Ten years of surveys with long names-the National Longitudinal Study of Adolescent Health, the National Survey of Family Growth, the College Women's Survey, and the College Social Life Survey-show that sex among young Americans is rampant, but it's not making many of them happy.
Two sociologists, Mark Regnerus (University of Texas) and Jeremy Uecker (University of North Carolina), crunched the numbers for their 2011 book Premarital Sex in America (Oxford University Press). They found that three-fourths of 18- to 23-year-old women are in dating relationships of some kind-and 94 percent of those are sexually involved.
Love and marriage no longer go together like a horse and carriage, but promiscuity and depression often do, especially among women. Women who have had multiple sex partners have poorer emotional health than women who report having had zero or one, and "women who report the greatest number of partners display the clearest symptoms of depression."
While it's simplistic to say more partners, more pain, a 2005 study found that "sexual behavior patterns came before depression, not after them. Girls with multiple sex partners were about 11 times more likely than virgins to report elevated depression symptoms." A majority of women who engaged in "hooking up"-casual sex-said they felt "disrespected" afterward. (One-fourth of men said they felt that way.)
Regnerus and Uecker found that men are typically in control of when dating begins, but women are in control of when sex begins-and it often begins earlier than they want. That's because "women are increasingly competing with each other for the affections of increasingly rare high-quality men who are willing to commit. When women compete for men, men win: the price of sex goes down."
The two authors bulwark this marketplace theory with stats. In 1947, for every 100 female college students, 245 male students were on campus. Today, for every 100 women, only 74 male students are on campus. Today, the likelihood that unmarried women will have had sex during the past month is 60 percent higher on a campus where seven out of 10 students are female than on one where only three out of 10 are female.
Is the sex-ratio theory only a theory? Regnerus and Uecker found that women on campuses where they make up a higher proportion of the student population "express more negative appraisals of men on campus . . . hold more negative views of their relationships . . . go on fewer dates . . . receive less (in the way of relationship commitment) in exchange for sex."

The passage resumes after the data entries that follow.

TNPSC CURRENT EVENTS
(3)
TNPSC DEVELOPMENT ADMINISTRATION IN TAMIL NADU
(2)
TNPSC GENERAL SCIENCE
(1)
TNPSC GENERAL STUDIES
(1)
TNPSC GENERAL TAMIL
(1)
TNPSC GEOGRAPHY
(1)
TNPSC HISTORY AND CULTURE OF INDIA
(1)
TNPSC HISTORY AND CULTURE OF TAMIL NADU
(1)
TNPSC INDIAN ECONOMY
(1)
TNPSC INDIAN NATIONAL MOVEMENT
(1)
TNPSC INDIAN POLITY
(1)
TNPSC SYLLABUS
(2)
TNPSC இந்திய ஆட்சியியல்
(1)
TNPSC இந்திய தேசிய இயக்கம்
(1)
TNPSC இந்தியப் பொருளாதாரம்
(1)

In short, good news for women's career opportunities is bad news for their marriage opportunities. A typical young woman, the authors say, is looking for "love, attention . . . affection, commitment, and feelings of emotional union": When men have less reason to make commitments, women go further to maintain a relationship than they otherwise would, so "an oversupply of women leads to a sexually permissive culture."
Regnerus and Uecker go beyond the data to critique the action of pandering college leaders. They note that "stories commonly used to socialize students about campus sex are skewed, creating a more positive spin on hooking up that is out of step with the reality of many actual student experiences. In a consumer-driven marketplace like the university, adults give students what they think they must want. What results, however, is reinforcement of the message that sex is . . . what counts."
What can be done? We can't depend on professors and administrators. Nearly two decades ago I made my one attempt to turn back the waves at the University of Texas by asking colleagues in the Faculty Senate to critique an administration plan to put condom machines in freshman dormitories. I got nowhere. I even offered the pragmatic stat that Regnerus and Uecker note: "Fifteen percent of couples practicing typical condom use will become pregnant within a year." I got nowhere.
A tightly held faith in God makes a difference. The authors found that those most likely not to be having sex are "more religious, especially in terms of how central it is to their identity." Apart from belief that they are called to marriage and fatherhood, men are unlikely to marry in their 20s, or perhaps at all: "Their decision to delay makes sense from a sexual economics perspective: they can access sex relatively easily outside of marriage, they can obtain many of the perceived benefits of marriage by cohabiting rather than marrying, they encounter few social pressures from peers to marry. . . ."
The effect on women is even greater: "The losers in this discounted sexual marketplace are clearly women . . . who want to remain virgins until marriage (and yet, who wish to get married). They are increasingly put in a bind in their pursuit of a lifelong relationship, constrained by how the sexual decisions of their peers alter market expectations about the price of sex. Many feel pressure to 'take what they can get' and commence a sexual relationship with a marriage-minded man before marriage, or risk the real possibility that in holding out for a chaste man to marry they will wait a lot longer than they would like to, watching the pool of available, ideal men shrink before their eyes."
Or, have faith that God will provide.